A selection of talks on Immunology & Inflammation
Transcript
Please wait while the transcript is being prepared...
0:00
My name is Herman Waldmann from the Dunn School of Pathology of Oxford University.
I'm going to be discussing the immunogenicity problem in antibody therapy.
As many of you will know,
antibodies have become widely used in recent years against
a whole range of human disorders.
For many patients, this has provided good treatments.
But where treatment is needed long-term,
antibody immunogenicity from foreigners has been a real dilemma,
limiting the usage time under pharmacokinetics of the therapeutic agent.
This talk will be about trying to
eliminate this immunogenicity of therapeutic antibodies.
0:45
What are the features of antibodies that result in
them eliciting neutralizing antibody responses to themselves?
Well, first of all, their sequences will be different to that of the patient.
We think of that and talk about that as foreignness.
That foreignness would result in two things.
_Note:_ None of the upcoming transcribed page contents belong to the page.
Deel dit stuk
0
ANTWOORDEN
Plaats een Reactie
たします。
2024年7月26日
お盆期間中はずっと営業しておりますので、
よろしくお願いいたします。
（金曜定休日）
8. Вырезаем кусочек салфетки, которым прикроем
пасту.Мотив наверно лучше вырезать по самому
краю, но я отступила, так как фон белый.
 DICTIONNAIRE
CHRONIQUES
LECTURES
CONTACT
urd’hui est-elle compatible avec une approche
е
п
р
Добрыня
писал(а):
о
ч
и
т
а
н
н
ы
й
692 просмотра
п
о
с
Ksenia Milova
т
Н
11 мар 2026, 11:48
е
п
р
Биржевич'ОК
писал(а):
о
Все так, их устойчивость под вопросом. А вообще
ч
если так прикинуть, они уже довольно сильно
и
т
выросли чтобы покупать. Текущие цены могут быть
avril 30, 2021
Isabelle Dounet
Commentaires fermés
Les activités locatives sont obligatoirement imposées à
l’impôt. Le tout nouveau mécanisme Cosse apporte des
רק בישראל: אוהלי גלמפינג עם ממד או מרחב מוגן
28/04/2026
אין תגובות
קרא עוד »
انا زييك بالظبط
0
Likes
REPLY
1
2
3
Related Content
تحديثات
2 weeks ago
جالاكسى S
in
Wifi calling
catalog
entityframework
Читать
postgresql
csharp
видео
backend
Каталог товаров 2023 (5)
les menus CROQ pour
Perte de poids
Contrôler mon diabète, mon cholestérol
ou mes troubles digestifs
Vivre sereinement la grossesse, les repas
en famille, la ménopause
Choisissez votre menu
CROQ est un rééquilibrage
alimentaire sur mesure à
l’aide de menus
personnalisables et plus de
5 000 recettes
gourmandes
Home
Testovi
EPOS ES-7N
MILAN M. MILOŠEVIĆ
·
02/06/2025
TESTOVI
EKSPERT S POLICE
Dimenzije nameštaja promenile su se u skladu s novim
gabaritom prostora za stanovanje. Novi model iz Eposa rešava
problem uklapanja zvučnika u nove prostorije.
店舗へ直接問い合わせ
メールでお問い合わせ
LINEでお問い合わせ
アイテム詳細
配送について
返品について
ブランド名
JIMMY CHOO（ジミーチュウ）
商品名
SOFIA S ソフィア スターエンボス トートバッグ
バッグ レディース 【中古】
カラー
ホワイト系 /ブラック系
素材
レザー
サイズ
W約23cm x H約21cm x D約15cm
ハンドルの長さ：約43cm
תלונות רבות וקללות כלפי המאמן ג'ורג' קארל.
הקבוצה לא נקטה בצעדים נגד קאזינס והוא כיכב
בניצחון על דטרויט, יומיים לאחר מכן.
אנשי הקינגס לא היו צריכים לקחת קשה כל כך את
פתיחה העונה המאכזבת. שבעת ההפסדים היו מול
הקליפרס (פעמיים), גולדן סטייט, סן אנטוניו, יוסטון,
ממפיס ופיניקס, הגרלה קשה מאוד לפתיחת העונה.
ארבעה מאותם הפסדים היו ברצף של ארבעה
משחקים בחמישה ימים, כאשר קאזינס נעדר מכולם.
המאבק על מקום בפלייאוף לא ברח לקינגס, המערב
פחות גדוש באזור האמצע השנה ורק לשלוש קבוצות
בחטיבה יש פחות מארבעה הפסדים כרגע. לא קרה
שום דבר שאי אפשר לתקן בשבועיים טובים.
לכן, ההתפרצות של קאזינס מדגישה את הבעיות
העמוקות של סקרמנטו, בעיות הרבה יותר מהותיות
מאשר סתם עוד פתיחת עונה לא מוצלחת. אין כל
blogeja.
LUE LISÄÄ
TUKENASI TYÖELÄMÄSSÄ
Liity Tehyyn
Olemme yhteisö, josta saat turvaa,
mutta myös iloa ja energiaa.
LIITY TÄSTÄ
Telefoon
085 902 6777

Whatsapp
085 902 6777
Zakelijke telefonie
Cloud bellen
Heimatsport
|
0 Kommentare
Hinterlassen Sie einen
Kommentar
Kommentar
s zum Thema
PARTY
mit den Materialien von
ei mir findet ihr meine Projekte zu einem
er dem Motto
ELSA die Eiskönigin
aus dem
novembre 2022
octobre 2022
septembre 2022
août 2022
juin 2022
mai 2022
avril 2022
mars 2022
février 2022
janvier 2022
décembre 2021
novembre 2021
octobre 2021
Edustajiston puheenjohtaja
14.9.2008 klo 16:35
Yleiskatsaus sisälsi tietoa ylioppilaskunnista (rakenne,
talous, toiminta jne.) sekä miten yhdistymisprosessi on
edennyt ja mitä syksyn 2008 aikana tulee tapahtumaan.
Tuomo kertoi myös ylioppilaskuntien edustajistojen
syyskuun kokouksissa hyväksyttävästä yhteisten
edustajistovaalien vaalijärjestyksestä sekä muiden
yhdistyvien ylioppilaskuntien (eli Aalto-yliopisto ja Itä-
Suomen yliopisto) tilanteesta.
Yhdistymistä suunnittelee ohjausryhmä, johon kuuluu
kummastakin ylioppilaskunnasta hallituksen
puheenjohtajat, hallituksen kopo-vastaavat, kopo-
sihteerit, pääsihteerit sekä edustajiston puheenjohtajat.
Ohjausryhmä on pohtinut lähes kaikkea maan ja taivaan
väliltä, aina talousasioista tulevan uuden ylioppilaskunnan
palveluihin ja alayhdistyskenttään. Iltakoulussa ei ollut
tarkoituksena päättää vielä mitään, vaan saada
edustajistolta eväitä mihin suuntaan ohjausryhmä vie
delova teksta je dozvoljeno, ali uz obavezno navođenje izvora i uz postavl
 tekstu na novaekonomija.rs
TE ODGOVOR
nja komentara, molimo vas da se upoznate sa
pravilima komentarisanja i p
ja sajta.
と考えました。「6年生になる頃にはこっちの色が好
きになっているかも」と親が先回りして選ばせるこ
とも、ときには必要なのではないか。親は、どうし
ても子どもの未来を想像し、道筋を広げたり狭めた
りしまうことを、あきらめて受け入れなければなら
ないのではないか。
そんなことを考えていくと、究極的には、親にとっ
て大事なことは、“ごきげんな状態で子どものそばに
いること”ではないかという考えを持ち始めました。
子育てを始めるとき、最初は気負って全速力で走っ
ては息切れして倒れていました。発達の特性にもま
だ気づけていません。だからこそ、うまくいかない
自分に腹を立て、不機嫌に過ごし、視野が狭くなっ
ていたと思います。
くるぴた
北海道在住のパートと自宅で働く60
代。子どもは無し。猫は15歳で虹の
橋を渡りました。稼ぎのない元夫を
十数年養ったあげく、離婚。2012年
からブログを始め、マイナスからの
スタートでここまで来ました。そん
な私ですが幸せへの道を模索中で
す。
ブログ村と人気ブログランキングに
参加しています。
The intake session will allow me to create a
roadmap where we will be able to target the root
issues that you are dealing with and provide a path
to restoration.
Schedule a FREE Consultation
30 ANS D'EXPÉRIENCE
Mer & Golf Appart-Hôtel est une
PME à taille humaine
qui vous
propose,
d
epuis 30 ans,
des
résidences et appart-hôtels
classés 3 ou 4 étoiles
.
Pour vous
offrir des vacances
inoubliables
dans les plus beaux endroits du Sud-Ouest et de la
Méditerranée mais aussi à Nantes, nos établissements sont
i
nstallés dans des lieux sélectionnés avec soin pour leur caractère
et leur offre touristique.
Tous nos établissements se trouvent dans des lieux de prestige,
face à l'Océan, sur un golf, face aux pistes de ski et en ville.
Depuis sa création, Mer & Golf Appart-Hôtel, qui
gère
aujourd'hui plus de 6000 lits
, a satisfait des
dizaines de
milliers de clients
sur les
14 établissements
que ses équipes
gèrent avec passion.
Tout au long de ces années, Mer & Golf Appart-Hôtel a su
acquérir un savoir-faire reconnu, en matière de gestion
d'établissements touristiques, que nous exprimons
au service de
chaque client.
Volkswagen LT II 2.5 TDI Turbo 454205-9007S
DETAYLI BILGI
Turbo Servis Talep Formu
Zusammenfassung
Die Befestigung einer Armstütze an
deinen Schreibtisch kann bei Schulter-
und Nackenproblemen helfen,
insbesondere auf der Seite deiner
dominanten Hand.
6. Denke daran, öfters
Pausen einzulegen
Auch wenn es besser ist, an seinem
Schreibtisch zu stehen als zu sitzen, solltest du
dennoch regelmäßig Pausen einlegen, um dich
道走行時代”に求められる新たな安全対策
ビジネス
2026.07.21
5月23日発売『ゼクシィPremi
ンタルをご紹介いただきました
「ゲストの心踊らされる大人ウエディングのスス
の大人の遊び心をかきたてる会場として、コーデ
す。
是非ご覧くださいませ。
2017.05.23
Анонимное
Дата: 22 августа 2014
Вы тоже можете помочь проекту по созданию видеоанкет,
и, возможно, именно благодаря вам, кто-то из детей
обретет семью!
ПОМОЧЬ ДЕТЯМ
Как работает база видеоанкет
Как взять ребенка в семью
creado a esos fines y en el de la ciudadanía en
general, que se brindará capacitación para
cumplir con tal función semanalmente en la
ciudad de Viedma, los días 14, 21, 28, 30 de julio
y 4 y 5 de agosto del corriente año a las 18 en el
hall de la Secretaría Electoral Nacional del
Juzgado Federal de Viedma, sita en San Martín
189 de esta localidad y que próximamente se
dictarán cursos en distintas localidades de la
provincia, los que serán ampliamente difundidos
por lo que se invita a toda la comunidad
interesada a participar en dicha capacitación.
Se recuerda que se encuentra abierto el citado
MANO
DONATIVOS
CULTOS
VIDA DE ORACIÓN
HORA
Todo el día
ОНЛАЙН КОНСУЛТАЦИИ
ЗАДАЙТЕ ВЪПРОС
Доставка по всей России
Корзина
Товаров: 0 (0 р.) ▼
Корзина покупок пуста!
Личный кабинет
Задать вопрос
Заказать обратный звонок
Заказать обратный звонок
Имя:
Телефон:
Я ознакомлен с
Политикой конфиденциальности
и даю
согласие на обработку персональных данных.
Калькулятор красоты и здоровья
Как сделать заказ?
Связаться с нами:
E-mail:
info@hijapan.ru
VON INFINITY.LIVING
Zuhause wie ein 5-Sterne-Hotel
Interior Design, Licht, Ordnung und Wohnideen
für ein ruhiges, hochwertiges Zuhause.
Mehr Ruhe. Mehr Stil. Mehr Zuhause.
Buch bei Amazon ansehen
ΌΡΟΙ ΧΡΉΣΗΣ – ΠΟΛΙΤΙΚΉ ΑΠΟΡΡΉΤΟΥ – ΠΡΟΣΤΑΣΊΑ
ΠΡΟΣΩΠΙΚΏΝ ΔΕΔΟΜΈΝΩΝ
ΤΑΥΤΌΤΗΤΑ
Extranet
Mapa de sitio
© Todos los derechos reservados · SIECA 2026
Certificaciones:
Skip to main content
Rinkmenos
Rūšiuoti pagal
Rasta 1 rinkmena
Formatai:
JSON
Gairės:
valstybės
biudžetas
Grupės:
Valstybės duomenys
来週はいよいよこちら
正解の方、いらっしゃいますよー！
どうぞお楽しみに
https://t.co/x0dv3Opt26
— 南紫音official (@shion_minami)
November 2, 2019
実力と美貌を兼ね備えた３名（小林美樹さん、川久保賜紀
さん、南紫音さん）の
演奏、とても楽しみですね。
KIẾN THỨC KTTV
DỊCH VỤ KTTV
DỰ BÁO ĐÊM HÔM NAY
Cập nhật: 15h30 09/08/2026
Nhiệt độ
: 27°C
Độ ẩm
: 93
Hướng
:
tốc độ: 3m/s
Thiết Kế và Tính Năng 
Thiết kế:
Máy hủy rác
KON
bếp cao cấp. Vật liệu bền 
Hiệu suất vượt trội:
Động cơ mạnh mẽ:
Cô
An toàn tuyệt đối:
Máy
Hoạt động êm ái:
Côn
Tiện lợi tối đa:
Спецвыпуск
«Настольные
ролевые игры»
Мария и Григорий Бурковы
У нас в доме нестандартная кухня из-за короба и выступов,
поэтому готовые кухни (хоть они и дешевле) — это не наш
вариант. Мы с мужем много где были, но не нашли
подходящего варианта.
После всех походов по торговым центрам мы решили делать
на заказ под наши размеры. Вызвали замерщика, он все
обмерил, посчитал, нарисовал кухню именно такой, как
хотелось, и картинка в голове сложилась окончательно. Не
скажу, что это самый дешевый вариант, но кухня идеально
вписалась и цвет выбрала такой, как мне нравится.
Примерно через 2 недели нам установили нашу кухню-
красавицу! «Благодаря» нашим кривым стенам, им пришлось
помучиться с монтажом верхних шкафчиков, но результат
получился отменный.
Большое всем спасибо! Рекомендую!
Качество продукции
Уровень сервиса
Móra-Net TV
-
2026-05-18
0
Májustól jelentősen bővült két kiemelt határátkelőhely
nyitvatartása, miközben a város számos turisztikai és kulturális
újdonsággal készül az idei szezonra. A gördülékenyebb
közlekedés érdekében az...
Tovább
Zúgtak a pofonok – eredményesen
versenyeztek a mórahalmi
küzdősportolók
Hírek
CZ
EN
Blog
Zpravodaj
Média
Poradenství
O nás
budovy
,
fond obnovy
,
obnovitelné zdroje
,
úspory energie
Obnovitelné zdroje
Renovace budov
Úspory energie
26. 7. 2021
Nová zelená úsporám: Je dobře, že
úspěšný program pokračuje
It would result in the stimulation of
helper T cells seeing distinct peptides or epitopes,
and being immunized as a result.
Once the helper cells are immunized,
they would help B lymphocytes to make
antibody responses against the therapeutic proteins.
In order to be seen by helper cells and to immunize them,
proteins need to be degraded.
That's sometimes referred to as antigen processing,
and it is conducted by its very specialized macrophage-like cells called dendritic cells.
That though isn't enough,
the recognition of foreignness is not enough.
There has to be, at the same time,
the generation of innate immune or what is called dangerous signals,
often associated with inflammation, release of cytokines,
generation of compliment components, or cell-cell simulation.
Finally, aggregates and cell binding giving cell
surface artificial aggregates do create a bias towards immunogenicity.